Um amigo, ao reescutar a trilha sonora do Sitio do Picapau Amarelo (a da decada de setenta, nao a de hoje) me chamou a atencao de como eram politizadas algumas das letras. Uma delas, em especial, a do tema do Arraial dos Tucanos dizia assim: “Até quando o homem que da terra vive/e que da terra tira o pão diário/vai ter sua paz?/paz, aparente paz./Paz, aparentemente paz”. Eu sei que os conflitos no campo não são (nem eram) nenhuma novidade, mas expressar isso numa música de um programa infantil e em plenos anos 70 era (e ainda o é) um tanto ousado, principalmente nos padrões bundalizantes dos dias de hoje.
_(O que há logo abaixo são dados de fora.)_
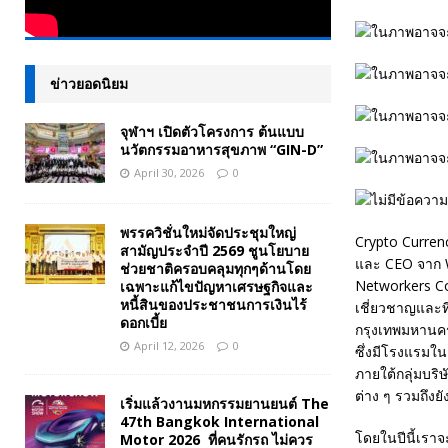
ข่าวยอดนิยม
จุฬาฯ เปิดตัวโครงการ ต้นแบบ
นวัตกรรมอาหารสุขภาพ “GIN-D”
April 30, 2026
0
พรรควิชั่นใหม่จัดประชุมใหญ่
Crypto Currency
สามัญประจำปี 2569 ชูนโยบาย
และ CEO จาก Wo
ช่วยชาติครอบคลุมทุกๆด้านโดย
Networkers Con
เฉพาะแก้ไขปัญหาเศรษฐกิจและ
หนี้สินของประชาชนการเงินไร้
เชี่ยวชาญและที
ดอกเบี้ย
กรุงเทพมหานคร 
April 12, 2026
0
ซึ่งมีโรงแรมใน
ภายใต้กลุ่มบริ
ต่าง ๆ รวมถึงยั
เริ่มแล้วงานมหกรรมยานยนต์ The
47th Bangkok International
โดยในปีนี้เรา
Motor 2026 ที่คนรักรถ ไม่ควร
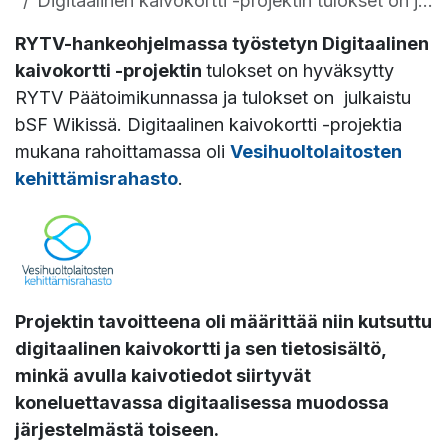
Digitaalinen kaivokortti -projektin tulokset on julkaistu!
RYTV-hankeohjelmassa työstetyn Digitaalinen
kaivokortti -projektin
tulokset on hyväksytty
RYTV Päätoimikunnassa ja tulokset on julkaistu
bSF Wikissä. Digitaalinen kaivokortti -projektia
mukana rahoittamassa oli
Vesihuoltolaitosten
kehittämisrahasto
.
Projektin tavoitteena oli määrittää niin kutsuttu
digitaalinen kaivokortti ja sen tietosisältö,
minkä avulla kaivotiedot siirtyvät
koneluettavassa digitaalisessa muodossa
järjestelmästä toiseen.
E isso me faz pensar um pouco. Paremos. Respiremos. Pensemos.

Nos anos 70 tínhamos um regime ditatorial, cerceador da liberdade. Hoje, temos uma liberdade e uma defesa do direito de expressão exemplar no mundo inteiro. Somos um povo tolerante, sem tantos preconceitos explícitos. Então me respondam, por que não conseguimos produzir cultura decente com essa liberdade? Digo, porque é tão difícil fazer minha filha ouvir música decente aos sábados ou nas manhãs? porque eu não consigo ver artistas fazendo arte de fato nos sábados à tarde ou no domingo à noite? por que?

É que sucumbimos ao tirano definitivo, ao déspota etéreo, ao senhor de todo o suor, de todo o sangue, de todo o gozo, ao deus Mammon.